The weighted SRP-PHAT sound source positioning method determines the estimation value of the sound source position by searching the position with the maximum weighted SRP-PHAT value in the grid

Wherein p is_qAs search points

The SRP-PHAT value of (A) is calculated by the following formula:

wherein the PHAT cross-correlation value R_i1i2(Δτ_i1i2(q)) the calculation formula is as follows:

wherein, X_i1(k) Is the i1 th channel receiving signal x_i1(n), i1 ═ 1, …, M, n ═ 1, …, frequency domain representation of L, the number of points FFT calculated is 2L-1; x_i2(k) Is the i2 th channel receiving signal x_i2(n), i2 ═ 1, …, M, n ═ 1, …, the frequency domain representation of L,

wherein, Δ τ_i1i2(q) is the grid point

The delay difference to the i1 th and i2 th channels is calculated as:

where i2 is 1, …, M, i2 ≠ i1, and c is the speed of sound.

Weighted value w_qThe calculation formula of (a) is as follows:

wherein

Is prepared by using R_i1i2(τ) maximum position estimated delay value:

examples

Each microphone corresponds to a channel, and the sampling frequency of the signal is set as f_sAnd the sampling length per channel of each frame is L and is marked as x_i1(n), i1 ═ 1, …, M, n ═ 1, …, L. The number of Fourier transform points is equal to 2L-1.

As shown in fig. 1, the signal processing method disclosed by the present invention specifically comprises the following steps:

step 1) calculating the time delay difference from each grid point to the position of the microphone by using a formula (4) according to the position coordinates of the microphone and the coordinates of the searched grid points, and storing for later use. This step is performed only once;

and 2) processing each frame of data to obtain the estimation of the frame of data on the position of the sound source.

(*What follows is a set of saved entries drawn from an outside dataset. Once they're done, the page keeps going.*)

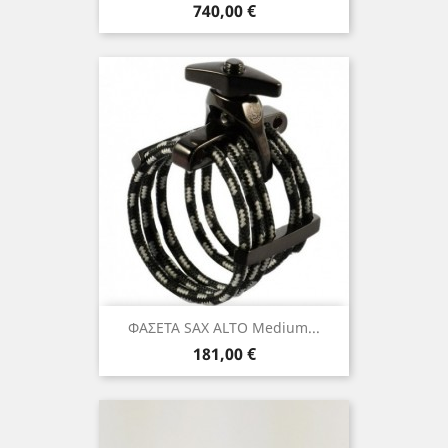
Τιμή
740,00 €
ΦΑΣΕΤΑ SAX ALTO Medium...
Τιμή
181,00 €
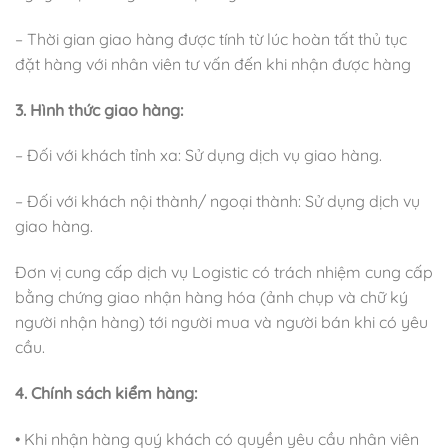
– Thời gian giao hàng được tính từ lúc hoàn tất thủ tục
đặt hàng với nhân viên tư vấn đến khi nhận được hàng
3. Hình thức giao hàng:
– Đối với khách tỉnh xa: Sử dụng dịch vụ giao hàng.
– Đối với khách nội thành/ ngoại thành: Sử dụng dịch vụ
giao hàng.
Đơn vị cung cấp dịch vụ Logistic có trách nhiệm cung cấp
bằng chứng giao nhận hàng hóa (ảnh chụp và chữ ký
người nhận hàng) tới người mua và người bán khi có yêu
cầu.
4. Chính sách kiểm hàng:
• Khi nhận hàng quý khách có quyền yêu cầu nhân viên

The specific steps of each frame of data processing are as follows:

step 2-1) calculating each channel signal x respectively_i1(n), 2L-1 point Fast Fourier Transform (FFT) of L, i1 ═ 1, …, M, n ═ 1, …, and X is obtained_i1(k),i1＝1,…,M,k＝1,…,2L-1；

Step 2-2) calculating the PHAT cross-correlation value R of the signals of all channel microphones according to the formula (3)_i1i2(l)；

Step 2-3) the PHAT cross-correlation value R is used according to the formula (6)_i1i2(τ) calculating delay estimates between all channel pairs

Step 2-4) calculating Delta tau according to formula (5)_i1i2(q) and

the standard deviation between them obtains the weighted value w of each grid point_q；

Step 2-5) calculating the SRP-PHAT value p of each grid point according to the formula (2)_q；

Step 2-6) calculating weighted SRP-PHAT values p of all grid points according to formula (1)_qFinding out the grid point corresponding to the maximum value

Step 2-7) according to w_qp_qGrid point corresponding to maximum value

Obtaining the sound source position corresponding to the frame data

The invention discloses a weighted SRP-PHAT microphone array sound source positioning signal processing method, which uses the reciprocal of the standard difference between the time delay estimated by a PHAT cross-correlation value and the correct time delay value corresponding to a search point as the weighted value of an SRP-PHAT value to calculate the response power of a space grid point. The guiding idea is that if the grid point is the correct sound source position, the relative time delay value of the grid point and the microphone pair is closer to the time delay value calculated by the PHAT cross-correlation method, and the response power value of the point is larger. By adopting the method, the accuracy of sound source positioning can be further improved.

Finally, it should be noted that the above embodiments are only used for illustrating the technical solutions of the present invention and are not limited. Although the present invention has been described in detail with reference to the embodiments, it will be understood by those skilled in the art that various changes may be made and equivalents may be substituted without departing from the spirit and scope of the invention as defined in the appended claims.